# EXERCISE DIRECTIONS
Return the listing that follows exactly, with no pictures included.

....

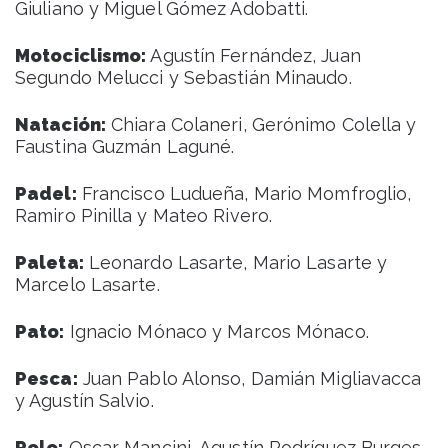
Giuliano y Miguel Gómez Adobatti.
Motociclismo:
Agustín Fernández, Juan
Segundo Melucci y Sebastián Minaudo.
Natación:
Chiara Colaneri, Gerónimo Colella y
Faustina Guzmán Laguné.
Padel:
Francisco Ludueña, Mario Momfroglio,
Ramiro Pinilla y Mateo Rivero.
Paleta:
Leonardo Lasarte, Mario Lasarte y
Marcelo Lasarte.
Pato:
Ignacio Mónaco y Marcos Mónaco.
Pesca:
Juan Pablo Alonso, Damián Migliavacca
y Agustín Salvio.
Polo:
Oscar Mancini, Agustín Rodríguez Burges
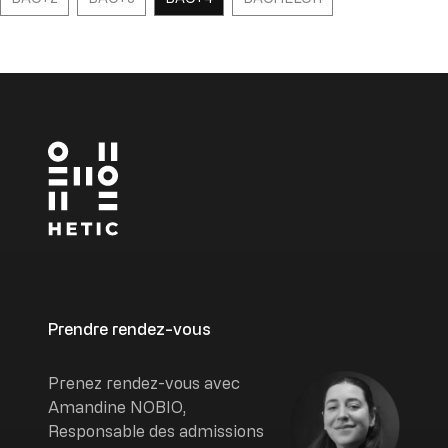
Prendre rendez-vous
Image
Prenez rendez-vous avec
Amandine NOBIO,
Responsable des admissions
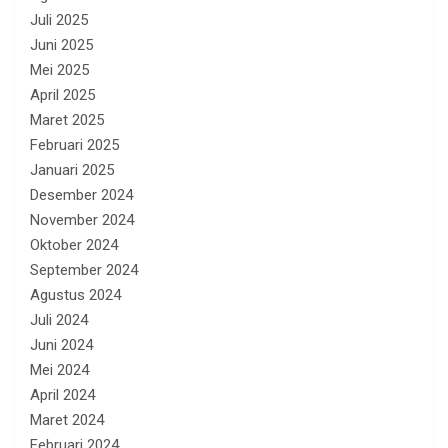
Juli 2025
Juni 2025
Mei 2025
April 2025
Maret 2025
Februari 2025
Januari 2025
Desember 2024
November 2024
Oktober 2024
September 2024
Agustus 2024
Juli 2024
Juni 2024
Mei 2024
April 2024
Maret 2024
Februari 2024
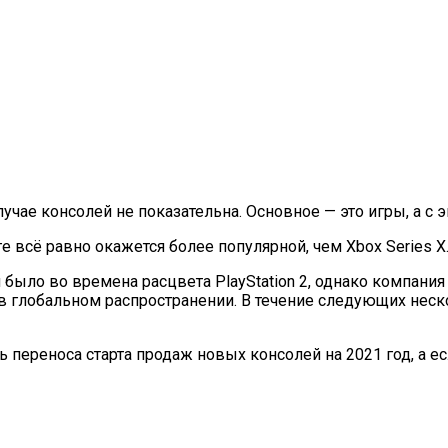
учае консолей не показательна. Основное — это игры, а с
тоге всё равно окажется более популярной, чем Xbox Series X
м было во времена расцвета PlayStation 2, однако компан
в глобальном распространении. В течение следующих неско
переноса старта продаж новых консолей на 2021 год, а есл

....

# RESULT OF THIS TASK
Giuliano y Miguel Gómez Adobatti.
Motociclismo:
Agustín Fernández, Juan
Segundo Melucci y Sebastián Minaudo.
Natación:
Chiara Colaneri, Gerónimo Colella y
Faustina Guzmán Laguné.
Padel:
Francisco Ludueña, Mario Momfroglio,
Ramiro Pinilla y Mateo Rivero.
Paleta:
Leonardo Lasarte, Mario Lasarte y
Marcelo Lasarte.
Pato:
Ignacio Mónaco y Marcos Mónaco.
Pesca:
Juan Pablo Alonso, Damián Migliavacca
y Agustín Salvio.
Polo:
Oscar Mancini, Agustín Rodríguez Burges
Prendre rendez-vous
Image
Prenez rendez-vous avec
Amandine NOBIO,
Responsable des admissions
Juli 2025
Juni 2025
Mei 2025
April 2025
Maret 2025
Februari 2025
Januari 2025
Desember 2024
November 2024
Oktober 2024
September 2024
Agustus 2024
Juli 2024
Juni 2024
Mei 2024
April 2024
Maret 2024
Februari 2024
учае консолей не показательна. Основное — это игры, а с
тоге всё равно окажется более популярной, чем Xbox Series X
м было во времена расцвета PlayStation 2, однако компан
в глобальном распространении. В течение следующих неско
переноса старта продаж новых консолей на 2021 год, а есл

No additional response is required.